One of the primary arguments for prohibition is that drugs represent a threat, not just to public health but to our security. Users are dangerous, dealers are criminals, drugs tear at the very fabric of society, and prohibition is the tool that keeps us safe.

The irony is, prohibition is more of a threat to our public safety than drug use.

What if prohibition doesn’t protect public health, what if it’s a form of oppression? The choice to take drugs amounts to demand for freedom over security. Deep down they’re fighting for a world of freedom or oppression.

Another of Adam’s opponents is his sister Christine. If Reiner articulates the voice of prohibition Christine gives us the users point of view. Her strength in the story is her ability to attack Adam’s prejudices. Without her Adam would not begin to see the dangers of prohibition, he would not see the oppression. His desire to save his sister is his call to arms. Whatever he may think of drugs and those who take them, Christine makes him see prohibition as something that need to be challenged.
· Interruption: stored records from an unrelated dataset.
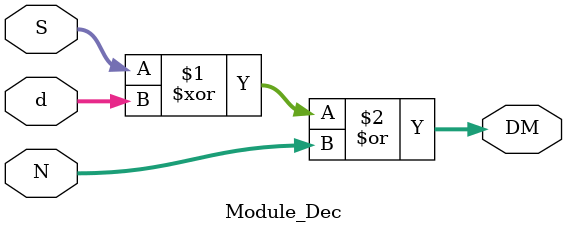
<source format=v>
module  Module_Dec (S,d,N,DM);

localparam a = 5;
localparam d_size = 2**a;

input [d_size -1:0] S;
input [d_size -1:0] d;
input [d_size -1:0] N;

output [d_size -1:0] DM; //Decoded Message

assign DM[d_size -1:0] = ((S[d_size -1:0] ^ d[d_size -1:0]) | N[d_size -1:0]);

endmodule


</source>
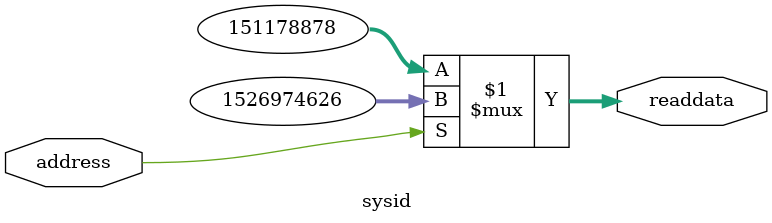
<source format=v>

`timescale 1ns / 1ps
// synthesis translate_on

// turn off superfluous verilog processor warnings 
// altera message_level Level1 
// altera message_off 10034 10035 10036 10037 10230 10240 10030 

module sysid (
               // inputs:
                address,

               // outputs:
                readdata
             )
;

  output  [ 31: 0] readdata;
  input            address;

  wire    [ 31: 0] readdata;
  //control_slave, which is an e_avalon_slave
  assign readdata = address ? 1526974626 : 151178878;

endmodule


</source>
The final opponent to challenge Adam is Sexton, prohibition as seen by the dealer. In an earlier post “Adam’s immoral action” I contemplated another of Truby’s tenants. “In the early part of the story the hero is losing to the opponent. He becomes desperate. As a result he starts taking immoral actions to win.”

In trying to answer this problem I asked myself the question, what kind of immoral actions does Adam take? The answer can best be summed up as “not fighting back”. Only through his conflicts with Sexton does Adam start to behave in a moral way. Structurally Sexton enters the story half way through. Adam has gone as far as he can with his initial course of action, and has failed to save Christine. Then he meets Sexton, an unrepentant drug dealer who is willing to challenge prohibition by taking the fight to them. Sexton’s actions challenge Adam’s immoral action, forces him to realise the only moral action to take against prohibition is to fight it.

Structurally this collection of characters is what Truby calls a four cornered opposition. The system not only allows the moral argument to be fully explored, each character articulating a different set of values, attacking Adam’s great weakness in a different way. By pushing each of their values to the extremities of the four cornered opposition they all become as different as possible from the others.